# Texto del ejercicio:
Y si es así, debemos preguntarnos entonces en qué medida y hacia dónde se encaminan. Es decir, si siendo acaso otras las exigencias funcionales del sistema, este tercer eslabón incorpora la noción y el espíritu de los dos anteriores, o si se correspondería más bien con una regresión que rechaza y abandona definitivamente los principios ilustrados. Es decir, que estaríamos ante un proceso de neomedievalización cuyo primer efecto sería la destrucción o, como mínimo, la neutralización del sistema educativo, por el medio de alterar su finalidad originaria.
Como decíamos al principio de este capítulo a propósito de Rousseau, que nuestros sistemas educativos sean herederos directos de la Ilustración y de la Revolución industrial, no implica que hayan sido ajenos a la reacción romántica que surgirá contra ambas y que, debidamente metamorfoseada y pertrechada con otras tradiciones incorporadas, sigue perviviendo hoy en día en el debate educativo, tanto en lo que refiere al cuestionamiento de las funciones propias del sistema educativo, como a su finalidad. Y que por esto precisamente se esté llevando a cabo en nuestros días la destrucción del sistema educativo, sin proclamarlo explícitamente.

# Filas proporcionadas:
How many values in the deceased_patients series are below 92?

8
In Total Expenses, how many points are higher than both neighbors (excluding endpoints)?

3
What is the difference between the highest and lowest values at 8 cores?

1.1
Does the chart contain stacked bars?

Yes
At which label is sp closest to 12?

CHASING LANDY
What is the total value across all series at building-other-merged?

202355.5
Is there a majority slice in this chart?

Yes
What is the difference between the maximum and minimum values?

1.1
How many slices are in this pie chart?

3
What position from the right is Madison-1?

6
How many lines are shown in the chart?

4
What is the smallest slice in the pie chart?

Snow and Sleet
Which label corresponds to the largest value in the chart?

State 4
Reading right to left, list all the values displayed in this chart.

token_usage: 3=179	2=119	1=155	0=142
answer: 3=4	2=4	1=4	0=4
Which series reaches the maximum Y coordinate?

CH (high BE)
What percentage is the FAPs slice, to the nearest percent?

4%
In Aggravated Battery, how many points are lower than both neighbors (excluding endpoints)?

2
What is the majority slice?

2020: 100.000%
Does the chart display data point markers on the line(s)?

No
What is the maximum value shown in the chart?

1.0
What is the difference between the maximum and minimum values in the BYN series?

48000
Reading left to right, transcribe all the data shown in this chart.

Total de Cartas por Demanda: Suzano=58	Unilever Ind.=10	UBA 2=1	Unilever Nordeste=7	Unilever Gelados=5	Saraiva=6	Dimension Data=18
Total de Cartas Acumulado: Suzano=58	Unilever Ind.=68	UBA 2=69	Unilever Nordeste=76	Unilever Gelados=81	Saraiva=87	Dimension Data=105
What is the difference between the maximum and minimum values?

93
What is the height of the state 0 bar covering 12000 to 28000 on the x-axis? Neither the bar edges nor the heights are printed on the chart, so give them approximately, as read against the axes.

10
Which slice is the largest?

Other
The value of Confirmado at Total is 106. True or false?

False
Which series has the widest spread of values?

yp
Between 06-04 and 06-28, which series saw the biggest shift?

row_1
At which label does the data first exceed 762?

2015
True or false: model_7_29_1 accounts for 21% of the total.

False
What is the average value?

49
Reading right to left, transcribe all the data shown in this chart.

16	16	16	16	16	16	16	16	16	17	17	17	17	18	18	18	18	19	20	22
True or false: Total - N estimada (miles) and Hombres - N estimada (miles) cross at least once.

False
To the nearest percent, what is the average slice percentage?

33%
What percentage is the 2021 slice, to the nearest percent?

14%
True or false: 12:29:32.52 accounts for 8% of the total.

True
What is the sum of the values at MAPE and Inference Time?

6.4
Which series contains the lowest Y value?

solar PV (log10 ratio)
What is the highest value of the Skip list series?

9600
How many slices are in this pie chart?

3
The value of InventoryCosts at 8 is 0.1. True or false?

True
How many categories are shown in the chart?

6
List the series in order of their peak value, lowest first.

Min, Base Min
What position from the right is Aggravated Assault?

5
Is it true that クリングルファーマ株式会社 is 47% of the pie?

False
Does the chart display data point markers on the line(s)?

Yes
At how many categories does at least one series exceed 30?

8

# Tus tareas:
#1 Traduce al inglés esta oración del texto sobre el sistema educativo: "Y si es así, debemos preguntarnos entonces en qué medida y hacia dónde se encaminan."
#2 Transcribe sin cambios el pasaje del texto sobre el sistema educativo que va entre "Como decíamos al" y "sin proclamarlo explícitamente.", ambos incluidos.
#3 Según el texto sobre el sistema educativo, ¿de qué son herederos directos nuestros sistemas educativos?

# Respuestas en orden:
#1 And if that is so, we must then ask ourselves to what extent and in what direction they are heading.

#2
Como decíamos al principio de este capítulo a propósito de Rousseau, que nuestros sistemas educativos sean herederos directos de la Ilustración y de la Revolución industrial, no implica que hayan sido ajenos a la reacción romántica que surgirá contra ambas y que, debidamente metamorfoseada y pertrechada con otras tradiciones incorporadas, sigue perviviendo hoy en día en el debate educativo, tanto en lo que refiere al cuestionamiento de las funciones propias del sistema educativo, como a su finalidad. Y que por esto precisamente se esté llevando a cabo en nuestros días la destrucción del sistema educativo, sin proclamarlo explícitamente.

#3 De la Ilustración y de la Revolución industrial.